Paylaş
Sadece illerin değil, ilçelerin de kendine has tatları, ürünleri var… Kimi ürünler ve üretici bölgeleri ülke çapında tanınır olsa da belediyelerce düzenlenen festivalleri genelde güdük kalır… Mesela iyi incir üreten bir ilçenin festivali, incir üreticilerinin konuşmaları, halaylar, şiirler, incir yeme yarışması gibi etkinliklerle kapanır. Geriye yerel basında bir iki kare kalır ama ertesi sene ne dışarıdan bir katılımcı gelir ne de ulusal bazda bir farkındalık oluşturur. Oysa her ilçenin hayali Alaçatı Ot Festivali gibi ülkenin tamamında dikkat çeken bir etkinlik oluşturmak…
Çoğu etkinlik iz bırakmasa da kimi girişimler geleceğe yönelik umut veriyor. Portakalıyla ünlü Demre, seralarından çok daha fazlasına sahip olduğunu yeniden hatırlamış olacak ki bu yıl oldukça çarpıcı bir festival düzenledi: Demre Kekova Outdoor ve Yöresel Lezzetler Festivali…
Demre her ziyaretimde beni farklı şekillerde şaşkınlığa uğratıyor. Bir ilçe düşünün, aynı anda göz alıcı Myra Antik Kenti’ne, St. Nicholas (Noel Baba) Kilisesi’ne, Kaleköy’e, Üçağız’a, Kekova’ya, Sülüklü Plajı’na, Gökkaya Koyu’na, Taşdibi Koyu’na, Çayağzı Plajı’na, Andriake Antik Kenti’ne, Beymelek Lagünü’ne, Alacakilise’ye, Likya Yolu, St. Nicholas Yolu ve Avrasya Yolu duraklarına sahip olsun; ancak turizmden payını bu kadar çekingen bir şekilde alabilsin. Seracılığın, tarımın baskın etkisi ve mimarinin yaşamı turizm anlamında olumsuz etkilemesiyle dezavantajlı biçimde başladığı turizm yarışında arayı kapatmak için önemli etkinlikler düzenleniyor.

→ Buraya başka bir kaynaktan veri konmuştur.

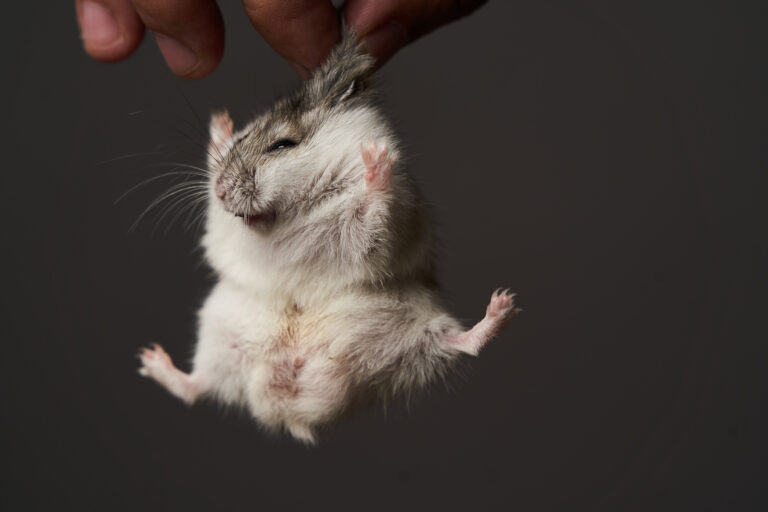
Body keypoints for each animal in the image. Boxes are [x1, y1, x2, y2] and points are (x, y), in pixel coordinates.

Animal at [138, 33, 519, 444]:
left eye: (282, 145)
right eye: (245, 137)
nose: (222, 191)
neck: (287, 216)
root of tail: (288, 405)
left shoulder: (379, 230)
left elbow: (372, 218)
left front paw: (377, 158)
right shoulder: (223, 230)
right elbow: (219, 223)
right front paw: (222, 124)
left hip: (416, 332)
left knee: (459, 345)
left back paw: (502, 305)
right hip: (220, 333)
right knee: (197, 386)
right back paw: (150, 360)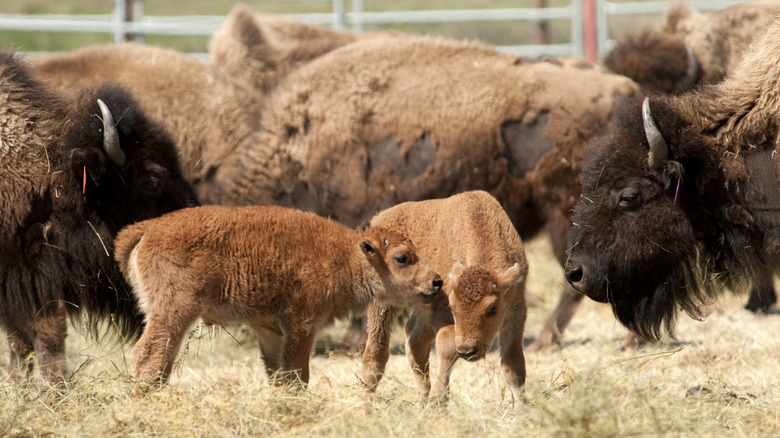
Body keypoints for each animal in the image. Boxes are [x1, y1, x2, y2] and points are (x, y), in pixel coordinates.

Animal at [113, 205, 442, 395]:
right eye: (402, 258)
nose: (436, 281)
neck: (345, 255)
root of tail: (148, 228)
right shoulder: (302, 325)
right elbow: (297, 374)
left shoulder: (270, 330)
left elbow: (276, 373)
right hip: (174, 312)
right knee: (149, 356)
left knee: (163, 360)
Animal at [362, 191, 527, 403]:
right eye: (453, 308)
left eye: (493, 309)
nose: (467, 351)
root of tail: (377, 221)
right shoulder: (444, 315)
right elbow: (447, 348)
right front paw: (437, 400)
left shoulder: (515, 312)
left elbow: (513, 366)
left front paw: (523, 407)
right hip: (384, 304)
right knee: (377, 350)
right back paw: (366, 399)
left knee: (414, 339)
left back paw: (423, 396)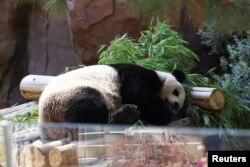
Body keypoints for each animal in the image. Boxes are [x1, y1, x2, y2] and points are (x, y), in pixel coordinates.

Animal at [37, 63, 186, 140]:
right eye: (176, 92)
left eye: (180, 106)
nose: (176, 106)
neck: (160, 78)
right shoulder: (137, 75)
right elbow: (135, 93)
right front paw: (165, 114)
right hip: (69, 95)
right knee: (89, 106)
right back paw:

26-29 Ekim tarihleri arasında düzenlenen festival bizi dört gün boyunca Demre’nin farklı köşelerine taşıdı. İlk gün “Gelecek Turizmde” projesinin de uygulandığı, ünlü Likya Yolu üzerindeki Kapaklı Köyü’nü merkezine alan etkinlikler sayesinde, yürüyüşçüler ve bisikletliler diğer meraklılarla birlikte bu denize nazır köyün sakinlerinin evlerinin bahçesindeki lezzet tezgahlarına uğrama şansı yakaladı. Keçiboynuzu dondurması, tanesi içinde Frenk inciri dondurması, gözleme çeşitleri, yöresel bakliyatlar, pekmezler, pilavlar, köy tavukları tezgahlara serildi. İkinci gün Kekova’ya odaklanan etkinliklerde Kaleköy’deki ünlü dondurmacılara ve restoranlara uğrama şansı bulduk. Keçi sütünden yapılan kaymaklı dondurmanın en çarpıcı adreslerinden birkaçı Kaleköy’de… Üçüncü gün Çayağzı ve Andriake’de kano yarışları ve offroad parkurunda araba gösterisi düzenlenirken aklı benim gibi midesinde olanların imdadına merkezde festival süresince kurulan pazardaki tatlılar, içli köfteler, ev hanımlarının yaptığı börekler ve tatlılar koştu. Konserlerle birlikte Cumhuriyet Bayramı coşkulu bir şekilde kutlandı.
Bu tip festivalleri ve denemeleri oldukça önemsiyorum. Demre gibi güzelliklere ait olan ilçeler aslında ülke çapında ünlü domatesleri, portakalları ve daha pek çok ürünüyle sofralarımızın hali hazırda konuğu… Sofra güzelliklerini sadece tanıtmak için değil, mevcut güzel ürünlerden iyi tatlar yaratmak ve aslında tarihi baştan yaratmak da yine yöre halkının elinde. Dönem artık sadece iyi domatesi yetiştirmenizin önem arz ettiği dönem değil; domatesten, keçiboynuzundan, peynirden o toprağa ve kültüre ait bir lezzet çıkarmayı başarabilmenin de büyük önem taşıdığı bir çağ… Ürününüzü tarihiniz, mutfağınız, deniziniz, sokaklarınızla harmanlayabilirseniz asıl çıkışı yakalamanız olası…
Nisan sonunda festivalin tekrarının planlandığını duydum. Umarım bu tip girişimler tüm ilçelere örnek olur ve müsamere formatındaki kutlamalar gerçek birer festivale evrilme şansı yakalar.